CONSIGNE:
Présentez, s'il vous plaît, sous forme de liste numérotée et sans lignes vides, le passage des enregistrements ci-dessous qui va de la ligne contenant « scientific name: Heliosperma alpestre » jusqu'à la ligne contenant « genus: Rumex », ces deux lignes comprises. Ne reprenez que ce passage.

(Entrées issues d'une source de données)
# # # # #

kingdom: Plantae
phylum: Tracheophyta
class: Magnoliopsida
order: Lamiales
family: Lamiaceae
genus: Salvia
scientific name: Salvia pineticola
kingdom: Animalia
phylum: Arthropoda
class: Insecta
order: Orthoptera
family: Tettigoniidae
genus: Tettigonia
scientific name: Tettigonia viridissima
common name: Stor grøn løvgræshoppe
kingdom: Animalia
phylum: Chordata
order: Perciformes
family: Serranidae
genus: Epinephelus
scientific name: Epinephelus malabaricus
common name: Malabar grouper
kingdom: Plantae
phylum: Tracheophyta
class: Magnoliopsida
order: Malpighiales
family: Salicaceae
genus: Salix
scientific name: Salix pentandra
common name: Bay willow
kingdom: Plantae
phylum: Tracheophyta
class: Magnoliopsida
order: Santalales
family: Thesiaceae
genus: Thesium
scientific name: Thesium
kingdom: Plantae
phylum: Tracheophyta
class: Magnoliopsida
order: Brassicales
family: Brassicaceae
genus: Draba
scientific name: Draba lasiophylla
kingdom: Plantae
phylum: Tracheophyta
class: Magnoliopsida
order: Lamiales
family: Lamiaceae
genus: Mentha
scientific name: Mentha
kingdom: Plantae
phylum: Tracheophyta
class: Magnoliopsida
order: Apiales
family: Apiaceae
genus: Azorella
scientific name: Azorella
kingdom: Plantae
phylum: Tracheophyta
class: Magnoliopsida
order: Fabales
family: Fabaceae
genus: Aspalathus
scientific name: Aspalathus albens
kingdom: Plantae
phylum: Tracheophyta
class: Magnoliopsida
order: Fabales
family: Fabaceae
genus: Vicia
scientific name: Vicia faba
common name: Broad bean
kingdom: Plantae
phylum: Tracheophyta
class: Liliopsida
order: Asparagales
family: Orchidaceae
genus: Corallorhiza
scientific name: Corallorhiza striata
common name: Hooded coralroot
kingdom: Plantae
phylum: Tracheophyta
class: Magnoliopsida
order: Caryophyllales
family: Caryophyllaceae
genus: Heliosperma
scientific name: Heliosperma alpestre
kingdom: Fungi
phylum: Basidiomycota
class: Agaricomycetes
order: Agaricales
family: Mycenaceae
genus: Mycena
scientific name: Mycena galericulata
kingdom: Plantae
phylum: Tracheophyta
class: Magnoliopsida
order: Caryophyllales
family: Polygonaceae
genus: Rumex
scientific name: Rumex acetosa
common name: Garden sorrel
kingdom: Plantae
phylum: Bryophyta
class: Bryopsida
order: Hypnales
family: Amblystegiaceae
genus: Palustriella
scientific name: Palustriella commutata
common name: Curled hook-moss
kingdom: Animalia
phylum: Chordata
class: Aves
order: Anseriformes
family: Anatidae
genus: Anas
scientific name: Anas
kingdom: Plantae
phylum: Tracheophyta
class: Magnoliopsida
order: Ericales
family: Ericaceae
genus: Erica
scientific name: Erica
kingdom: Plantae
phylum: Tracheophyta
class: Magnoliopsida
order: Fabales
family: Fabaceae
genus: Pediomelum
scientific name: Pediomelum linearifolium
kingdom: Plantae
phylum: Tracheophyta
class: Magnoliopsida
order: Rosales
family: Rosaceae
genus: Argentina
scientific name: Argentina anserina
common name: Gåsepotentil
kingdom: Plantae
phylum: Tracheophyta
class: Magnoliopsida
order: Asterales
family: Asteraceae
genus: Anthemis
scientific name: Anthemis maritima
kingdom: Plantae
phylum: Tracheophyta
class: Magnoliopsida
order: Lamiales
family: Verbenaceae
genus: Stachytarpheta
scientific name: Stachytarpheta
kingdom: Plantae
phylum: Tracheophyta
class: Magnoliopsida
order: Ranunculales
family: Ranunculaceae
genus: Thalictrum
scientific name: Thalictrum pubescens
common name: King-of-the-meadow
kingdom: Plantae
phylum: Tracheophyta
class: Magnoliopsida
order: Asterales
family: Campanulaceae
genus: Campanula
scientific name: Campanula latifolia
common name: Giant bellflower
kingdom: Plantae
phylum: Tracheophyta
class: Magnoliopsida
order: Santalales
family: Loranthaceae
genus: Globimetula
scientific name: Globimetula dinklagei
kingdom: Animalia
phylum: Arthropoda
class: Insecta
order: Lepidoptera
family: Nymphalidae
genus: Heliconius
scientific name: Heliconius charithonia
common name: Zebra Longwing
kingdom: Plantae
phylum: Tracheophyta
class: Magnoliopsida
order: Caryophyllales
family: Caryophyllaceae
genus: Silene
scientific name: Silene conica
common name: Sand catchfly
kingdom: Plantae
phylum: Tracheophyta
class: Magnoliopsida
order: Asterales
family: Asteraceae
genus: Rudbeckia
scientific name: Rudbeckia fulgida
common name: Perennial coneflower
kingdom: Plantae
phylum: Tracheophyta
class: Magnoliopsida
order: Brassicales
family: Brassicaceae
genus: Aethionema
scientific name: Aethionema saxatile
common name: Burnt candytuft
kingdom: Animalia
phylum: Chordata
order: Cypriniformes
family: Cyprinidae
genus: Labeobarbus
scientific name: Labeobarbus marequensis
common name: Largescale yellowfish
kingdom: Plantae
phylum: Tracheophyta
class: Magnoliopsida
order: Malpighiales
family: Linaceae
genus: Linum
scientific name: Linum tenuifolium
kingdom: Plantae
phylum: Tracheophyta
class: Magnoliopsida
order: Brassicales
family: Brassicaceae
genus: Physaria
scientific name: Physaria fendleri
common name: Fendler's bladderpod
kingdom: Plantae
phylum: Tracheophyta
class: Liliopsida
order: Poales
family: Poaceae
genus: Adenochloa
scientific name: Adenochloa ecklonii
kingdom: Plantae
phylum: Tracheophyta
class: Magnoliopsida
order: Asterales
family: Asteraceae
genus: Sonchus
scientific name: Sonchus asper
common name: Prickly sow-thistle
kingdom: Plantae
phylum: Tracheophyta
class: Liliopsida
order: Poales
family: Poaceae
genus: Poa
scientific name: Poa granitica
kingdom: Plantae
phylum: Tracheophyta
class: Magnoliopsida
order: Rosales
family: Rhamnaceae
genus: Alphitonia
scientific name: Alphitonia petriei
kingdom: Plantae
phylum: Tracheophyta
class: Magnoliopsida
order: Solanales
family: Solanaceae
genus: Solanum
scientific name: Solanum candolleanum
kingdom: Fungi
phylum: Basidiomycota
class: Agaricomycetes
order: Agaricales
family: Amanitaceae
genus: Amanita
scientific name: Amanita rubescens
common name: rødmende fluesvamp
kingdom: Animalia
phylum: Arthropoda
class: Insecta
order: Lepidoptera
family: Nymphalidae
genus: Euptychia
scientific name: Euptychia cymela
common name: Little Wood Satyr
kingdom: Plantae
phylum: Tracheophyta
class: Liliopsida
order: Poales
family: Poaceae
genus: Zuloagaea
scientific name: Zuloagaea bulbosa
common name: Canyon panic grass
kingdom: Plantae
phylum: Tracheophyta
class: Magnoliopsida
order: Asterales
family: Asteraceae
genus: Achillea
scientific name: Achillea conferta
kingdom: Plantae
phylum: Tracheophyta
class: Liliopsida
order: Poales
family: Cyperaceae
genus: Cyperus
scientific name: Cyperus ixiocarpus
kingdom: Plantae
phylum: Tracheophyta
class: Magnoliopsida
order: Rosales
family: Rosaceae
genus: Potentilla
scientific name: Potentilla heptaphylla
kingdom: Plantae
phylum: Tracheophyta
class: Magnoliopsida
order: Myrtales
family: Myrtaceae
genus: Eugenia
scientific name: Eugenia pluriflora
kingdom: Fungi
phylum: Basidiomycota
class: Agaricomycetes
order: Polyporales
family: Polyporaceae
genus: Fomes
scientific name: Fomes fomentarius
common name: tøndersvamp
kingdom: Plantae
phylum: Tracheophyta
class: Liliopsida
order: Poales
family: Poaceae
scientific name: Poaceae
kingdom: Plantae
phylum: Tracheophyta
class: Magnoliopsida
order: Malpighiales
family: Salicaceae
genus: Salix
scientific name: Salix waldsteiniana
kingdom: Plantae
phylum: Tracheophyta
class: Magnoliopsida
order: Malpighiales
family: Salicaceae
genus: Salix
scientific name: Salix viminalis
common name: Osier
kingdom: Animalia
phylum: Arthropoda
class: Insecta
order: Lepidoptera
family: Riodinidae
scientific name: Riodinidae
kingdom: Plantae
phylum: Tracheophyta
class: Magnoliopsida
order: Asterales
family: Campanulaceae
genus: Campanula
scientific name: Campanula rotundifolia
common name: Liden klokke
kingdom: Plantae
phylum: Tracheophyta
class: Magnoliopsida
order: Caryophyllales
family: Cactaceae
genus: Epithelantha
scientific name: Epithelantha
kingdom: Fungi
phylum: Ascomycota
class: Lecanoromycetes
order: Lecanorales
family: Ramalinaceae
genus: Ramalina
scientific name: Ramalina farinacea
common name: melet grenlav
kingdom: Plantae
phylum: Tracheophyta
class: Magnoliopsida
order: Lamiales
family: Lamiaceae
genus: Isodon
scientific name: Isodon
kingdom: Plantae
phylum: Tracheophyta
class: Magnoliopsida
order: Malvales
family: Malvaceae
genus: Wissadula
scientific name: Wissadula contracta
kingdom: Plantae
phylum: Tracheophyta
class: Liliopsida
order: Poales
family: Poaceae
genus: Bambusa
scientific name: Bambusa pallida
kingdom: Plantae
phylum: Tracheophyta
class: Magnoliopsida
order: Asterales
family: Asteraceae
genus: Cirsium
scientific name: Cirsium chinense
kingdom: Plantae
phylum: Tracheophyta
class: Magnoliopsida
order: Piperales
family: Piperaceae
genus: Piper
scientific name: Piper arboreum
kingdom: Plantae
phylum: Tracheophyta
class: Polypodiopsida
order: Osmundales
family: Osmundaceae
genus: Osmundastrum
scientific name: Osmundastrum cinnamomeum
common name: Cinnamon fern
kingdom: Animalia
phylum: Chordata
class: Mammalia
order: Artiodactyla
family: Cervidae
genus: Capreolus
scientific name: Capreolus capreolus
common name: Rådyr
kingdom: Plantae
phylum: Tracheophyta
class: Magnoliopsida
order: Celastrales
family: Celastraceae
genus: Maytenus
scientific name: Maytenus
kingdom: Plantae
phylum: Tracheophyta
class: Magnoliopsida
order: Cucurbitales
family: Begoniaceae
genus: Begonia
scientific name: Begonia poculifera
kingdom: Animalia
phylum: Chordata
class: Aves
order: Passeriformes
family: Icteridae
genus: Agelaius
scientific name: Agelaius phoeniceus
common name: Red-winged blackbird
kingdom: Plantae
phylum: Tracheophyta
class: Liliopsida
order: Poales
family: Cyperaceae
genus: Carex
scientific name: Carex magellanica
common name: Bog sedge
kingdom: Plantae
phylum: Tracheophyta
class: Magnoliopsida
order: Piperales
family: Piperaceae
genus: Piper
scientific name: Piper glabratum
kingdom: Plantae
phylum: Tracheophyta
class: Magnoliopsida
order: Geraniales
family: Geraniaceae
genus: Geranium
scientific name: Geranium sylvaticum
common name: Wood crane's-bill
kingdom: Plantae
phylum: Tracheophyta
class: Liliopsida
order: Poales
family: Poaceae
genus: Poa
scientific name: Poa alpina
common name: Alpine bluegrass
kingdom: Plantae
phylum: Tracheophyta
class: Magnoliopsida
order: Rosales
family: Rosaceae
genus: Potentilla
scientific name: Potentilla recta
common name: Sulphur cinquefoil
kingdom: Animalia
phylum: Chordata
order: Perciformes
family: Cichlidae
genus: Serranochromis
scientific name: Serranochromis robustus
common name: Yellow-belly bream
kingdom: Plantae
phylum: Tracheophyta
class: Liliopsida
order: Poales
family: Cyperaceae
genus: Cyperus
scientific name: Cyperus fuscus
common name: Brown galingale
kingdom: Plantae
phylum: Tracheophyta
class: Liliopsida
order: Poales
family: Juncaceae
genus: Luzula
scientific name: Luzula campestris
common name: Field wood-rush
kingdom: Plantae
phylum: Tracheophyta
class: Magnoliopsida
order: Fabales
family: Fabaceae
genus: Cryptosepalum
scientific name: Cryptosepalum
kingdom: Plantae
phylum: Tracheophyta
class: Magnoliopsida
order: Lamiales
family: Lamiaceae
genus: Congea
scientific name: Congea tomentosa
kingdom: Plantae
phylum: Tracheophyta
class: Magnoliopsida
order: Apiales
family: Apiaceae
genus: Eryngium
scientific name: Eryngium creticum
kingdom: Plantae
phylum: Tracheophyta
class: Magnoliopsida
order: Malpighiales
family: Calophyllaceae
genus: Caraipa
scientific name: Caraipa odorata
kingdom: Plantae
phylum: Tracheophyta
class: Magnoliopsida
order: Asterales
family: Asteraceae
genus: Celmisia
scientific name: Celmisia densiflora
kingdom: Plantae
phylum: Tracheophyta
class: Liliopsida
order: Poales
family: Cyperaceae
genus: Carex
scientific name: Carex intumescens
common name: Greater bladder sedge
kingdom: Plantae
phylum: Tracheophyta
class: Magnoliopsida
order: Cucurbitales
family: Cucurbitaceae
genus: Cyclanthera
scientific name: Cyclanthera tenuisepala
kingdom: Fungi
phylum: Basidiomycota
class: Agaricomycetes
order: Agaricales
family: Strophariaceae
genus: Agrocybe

# # # # #

RÉSULTAT ATTENDU:
1. scientific name: Heliosperma alpestre
2. kingdom: Fungi
3. phylum: Basidiomycota
4. class: Agaricomycetes
5. order: Agaricales
6. family: Mycenaceae
7. genus: Mycena
8. scientific name: Mycena galericulata
9. kingdom: Plantae
10. phylum: Tracheophyta
11. class: Magnoliopsida
12. order: Caryophyllales
13. family: Polygonaceae
14. genus: Rumex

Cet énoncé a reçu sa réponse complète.